**REQUEST**
From the entries below, copy every line holding the word "owned".

☆ ☆ ☆ ☆ ☆

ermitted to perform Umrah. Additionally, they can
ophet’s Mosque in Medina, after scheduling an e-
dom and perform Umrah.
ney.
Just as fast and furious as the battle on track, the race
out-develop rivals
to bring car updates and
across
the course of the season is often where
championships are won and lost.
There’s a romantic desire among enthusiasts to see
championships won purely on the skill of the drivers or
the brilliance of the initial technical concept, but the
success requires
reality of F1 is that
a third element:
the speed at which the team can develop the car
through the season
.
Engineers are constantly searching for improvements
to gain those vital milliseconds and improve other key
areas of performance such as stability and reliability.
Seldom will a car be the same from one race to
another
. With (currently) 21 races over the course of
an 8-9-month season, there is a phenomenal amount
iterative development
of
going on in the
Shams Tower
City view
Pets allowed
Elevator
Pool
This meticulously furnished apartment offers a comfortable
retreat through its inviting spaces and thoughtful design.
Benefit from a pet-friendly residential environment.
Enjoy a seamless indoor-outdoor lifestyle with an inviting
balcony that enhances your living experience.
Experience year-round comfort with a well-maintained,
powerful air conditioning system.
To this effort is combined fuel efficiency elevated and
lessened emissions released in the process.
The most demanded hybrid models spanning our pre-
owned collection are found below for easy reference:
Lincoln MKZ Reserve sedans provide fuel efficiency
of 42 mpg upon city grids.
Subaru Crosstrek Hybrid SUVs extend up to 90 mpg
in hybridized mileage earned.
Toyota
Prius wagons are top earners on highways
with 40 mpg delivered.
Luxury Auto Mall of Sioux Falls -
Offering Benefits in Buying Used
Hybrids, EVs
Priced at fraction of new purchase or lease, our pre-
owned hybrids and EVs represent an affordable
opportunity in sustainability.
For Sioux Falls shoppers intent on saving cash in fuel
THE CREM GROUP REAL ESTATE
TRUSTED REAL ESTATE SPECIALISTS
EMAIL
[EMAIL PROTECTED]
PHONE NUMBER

☆ ☆ ☆ ☆ ☆

**SOLVED PROBLEM**
owned collection are found below for easy reference:
owned hybrids and EVs represent an affordable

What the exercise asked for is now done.